An entity should reassess in each reporting period whether any of its equity-classified shares have become mandatorily redeemable financial instruments. If circumstances change, a share that previously did not meet the definition of a mandatorily redeemable financial instrument may subsequently meet it. For example, a perpetual share that is required to be redeemed in cash upon the occurrence of an event that is not certain to occur (e.g., a deemed liquidation event) would not initially meet the definition of a mandatorily redeemable financial instrument, because redemption is conditional. If the event subsequently becomes certain to occur so that redemption becomes unconditional, the share would begin to meet the definition of a mandatorily redeemable financial instrument and should be reclassified as a liability unless a specific exception from liability classification applies.
Examples include:
- The expiration of a substantive conversion option in a preferred share with a stated redemption date on which the issuer is required to redeem the share for cash (see ASC 480-10-55-11). The share would be reclassified as a liability on the expiration date of the conversion option.

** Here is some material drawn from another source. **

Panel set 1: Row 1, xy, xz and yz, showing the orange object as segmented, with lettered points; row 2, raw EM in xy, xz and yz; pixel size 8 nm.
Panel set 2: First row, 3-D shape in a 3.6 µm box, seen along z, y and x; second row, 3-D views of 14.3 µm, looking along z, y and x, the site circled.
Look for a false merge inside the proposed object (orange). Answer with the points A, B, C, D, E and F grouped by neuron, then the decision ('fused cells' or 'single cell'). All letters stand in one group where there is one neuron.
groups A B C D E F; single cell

- The holder’s exercise of a physically settled put or redemption option in a perpetual preferred share that makes redemption certain to occur. That share would be reclassified as a liability on the option exercise date and remain a liability until the redemption date. (Redemption would continue to be considered conditional, however, if the issuer has the right to reject the redemption request under the redemption option without penalty.)

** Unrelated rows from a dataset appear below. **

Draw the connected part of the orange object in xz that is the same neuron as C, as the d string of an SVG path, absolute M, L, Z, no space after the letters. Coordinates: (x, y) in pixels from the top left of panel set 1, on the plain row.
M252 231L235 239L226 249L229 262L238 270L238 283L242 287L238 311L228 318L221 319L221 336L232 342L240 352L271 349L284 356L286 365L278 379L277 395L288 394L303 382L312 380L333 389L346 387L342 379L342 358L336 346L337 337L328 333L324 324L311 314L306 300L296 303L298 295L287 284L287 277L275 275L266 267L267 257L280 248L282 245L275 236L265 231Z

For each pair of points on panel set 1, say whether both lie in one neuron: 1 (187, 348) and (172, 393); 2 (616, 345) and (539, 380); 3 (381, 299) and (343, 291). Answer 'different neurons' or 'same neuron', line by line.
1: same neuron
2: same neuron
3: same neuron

- The issuer’s exercise of a physically settled call or redemption option embedded in a perpetual preferred share that makes redemption certain to occur. The share would be reclassified as a liability on the option exercise date.
- The occurrence of an event (e.g., an IPO or change of control) that triggers the mandatory redemption of a perpetual preferred share for cash (see ASC 480-10-55-10 for an example). The share would be reclassified as a liability upon the occurrence of the event.
Reclassification is also required if the terms of a share are modified so that it begins to meet or ceases to meet the definition of a mandatorily redeemable financial instrument. However, the modification must be legally binding. An agreement in principle to change the contractual terms of an instrument may not be legally binding (e.g., if it allows either party to walk away without recourse).
A share might have to be reclassified as a liability even if the period until the required redemption date is short. For example, when an entity gives an irrevocable notice to purchase an outstanding redeemable share, it should consider whether the share must be reclassified as a mandatorily redeemable financial instrument.
An instrument for which redemption is not certain to occur does not meet the
definition of a mandatorily redeemable financial instrument.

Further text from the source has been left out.